The positive (side-)effect of batch size setting is, that some plugins take it into the account and can optimize their operation. For example, elasticsearch output plugin writes all events from batch using
_bulk API which is an efficient way how to put large portions of data into elasticsearch.
Be careful with groks
Grok filters are very CPU consuming, especially, if we have multiple long expressions in one grok (the first match wins) so you have to keep this in mind when writing your parsing configuration.
When dealing with log files parsing, we always recommend to log into JSON format and have most data in a structured form.

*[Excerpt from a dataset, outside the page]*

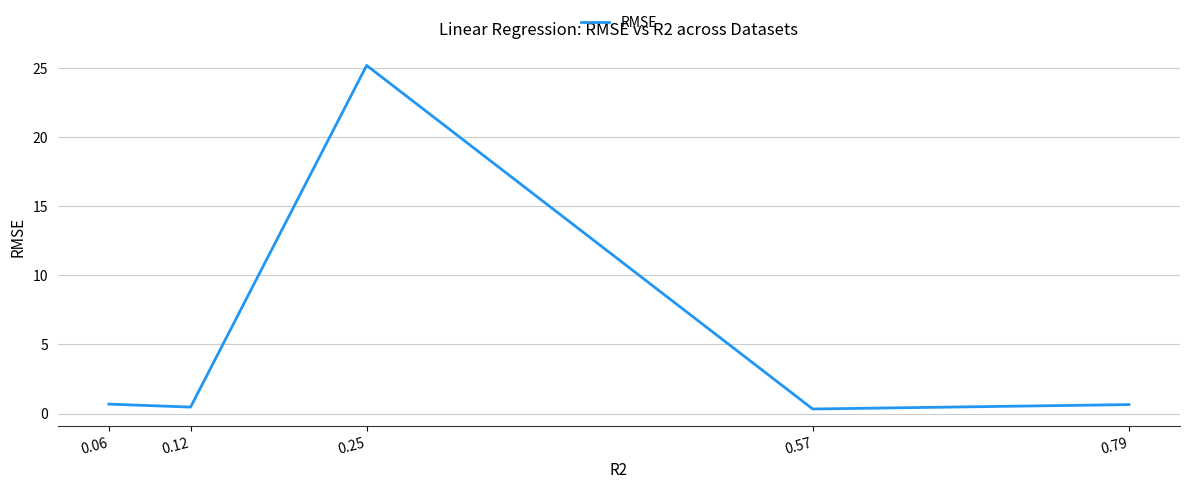

Rank the categories by value from highest to lowest.

0.25, 0.06, 0.79, 0.12, 0.57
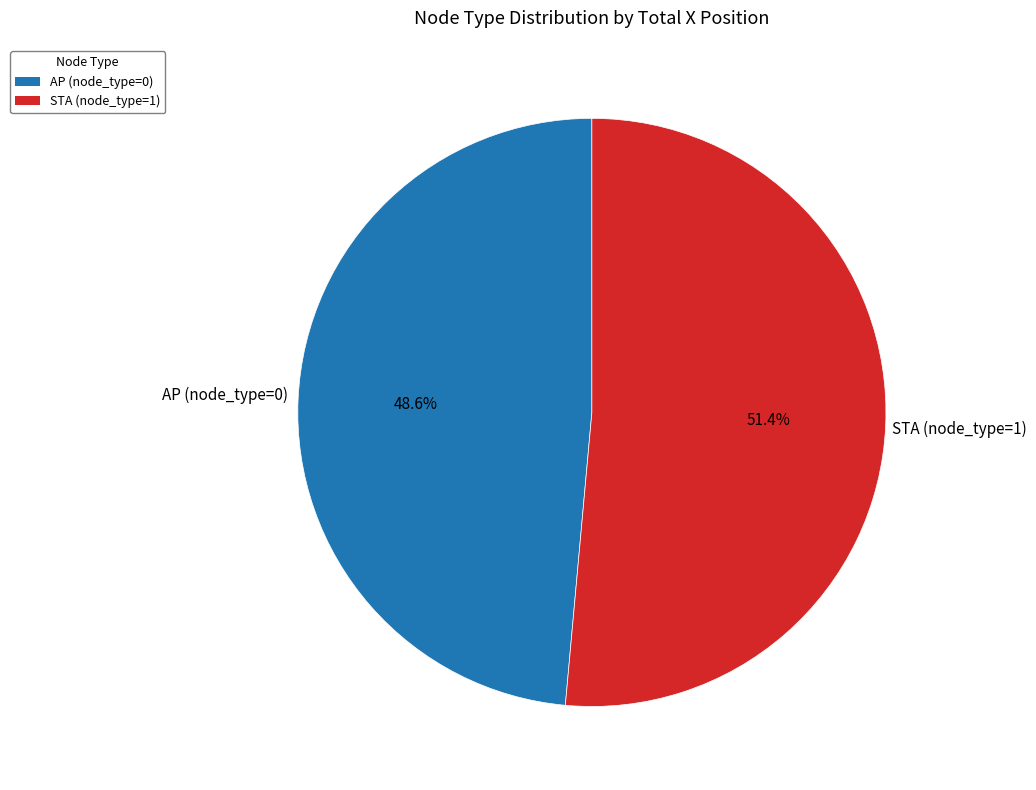

Count the number of slices in the pie.

2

The ideal situation is if you don’t have to use groks at all and leave all parsing to
json filter plugin.
To back this up with some real-world data: we had a java application with log4j logging into a text file and grok that made the parsing — timestamp, level, classname and lot more parsing. There were also log lines with network requests and responses more than 1000 characters long. After changing log format to JSON, and storing network related items into separate JSON fields, the Logstash throughput rose 7 times!
Logstash runs on JVM thus we need to take care of some java settings.
Most notable the heap size through well-known xms and xmx settings. Two most important rules:
- set xmx and xms to same value. This way your application will avoid very expensive heap resize operation
- set xmx to value, that garbage collector will not run too often
Especially, point number 2 is very hard to achieve and require a lot of effort to find optimal value, you can find useful tips & tricks in the official documentation.
Logstash is a crucial part of the elastic stack, and it is a robust tool. And like most such tools, also Logstash requires some fiddling with configuration and thinking about performance impact before writing parsing configuration. The tips above are things we had to tweak in our production environment and might give you some essential insight into Logstash performance tuning.